Third, diarrhea, dehydration and shock
Mainly found in colonic villus adenomas, occasionally in the digestive tract APUD system tumors, such as VIP tumors, gastrinoma and pancreatic polypeptide tumors. It is characterized by secretory diarrhea, which can lead to loss of water, electrolyte imbalance, and even shock.
diagnosis
A protein-deprived gastrointestinal disorder can be confirmed by a radionuclide-labeled macromolecular substance digestive tract excretion test, or an 1-antitrypsin test.
Diagnosis
Differential diagnosis
It should be differentiated from protein loss caused by other causes or pathways.
1. Decompensated cirrhosis: clinical manifestations of liver disease, liver shrinkage, splenomegaly and other portal hypertension, and abnormal liver function. The characteristics of these cirrhosis contribute to their identification.
2. Nephrotic syndrome: nephrotic syndrome has a large amount of plasma protein (especially albumin) lost from the urine, urine protein discharge rate> 3.5g / d, mainly albumin. Increased plasma cholesterol with increased concentrations of triacylglycerol and low density lipoprotein. Urine tests have red blood cells and granules. There may also be manifestations of impaired renal function and hypertension.

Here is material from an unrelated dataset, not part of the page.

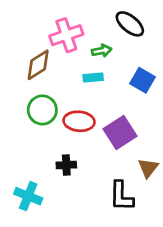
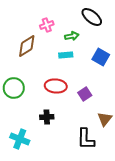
pink cross: (66, 35) -> (47, 25), size x0.6
green circle: (42, 110) -> (14, 88), moved
purple square: (120, 133) -> (85, 94), size x0.6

3. Plasma protein hyperactivity disease: long-term fever, hyperthyroidism, malignant tumors, diabetes, etc., can cause excessive consumption of hypoproteinemia. However, each has its own disease history and clinical features, and there are specific laboratory and other auxiliary examination abnormalities. There is no evidence of excessive loss of plasma proteins from the gastrointestinal tract.
4. Protein digestion and malabsorption: mainly seen in most of the stomach resection, chronic pancreatitis and some intestinal malabsorption diseases. The protein in the feces and its incomplete decomposition products increase, often accompanied by increased fecal fat content. The pancreatic exocrine function test and the corresponding small intestinal absorption function test were abnormal, and no evidence of excessive loss of plasma protein from the gastrointestinal mucosa was found. However, it should be noted that some diseases that cause protein malabsorption can also cause protein-losing gastrointestinal diseases, so the possibility that the two can exist simultaneously or sequentially is not excluded.
5. Congenital hypoalbuminemia: There is obvious hypoalbuminemia in childhood, serum albumin is often <10g / L, erythrocyte sedimentation rate is high, serum cholesterol is high, globulin is normal or increased. Sometimes it is necessary to identify with long-term dialysis, multiple times of chest pumping, ascites, insufficient protein intake, major bleeding, large-area burns and other hypoproteinemia. According to the unique medical history, clinical manifestations and the lack of evidence that plasma proteins are lost from the gastrointestinal tract are identified.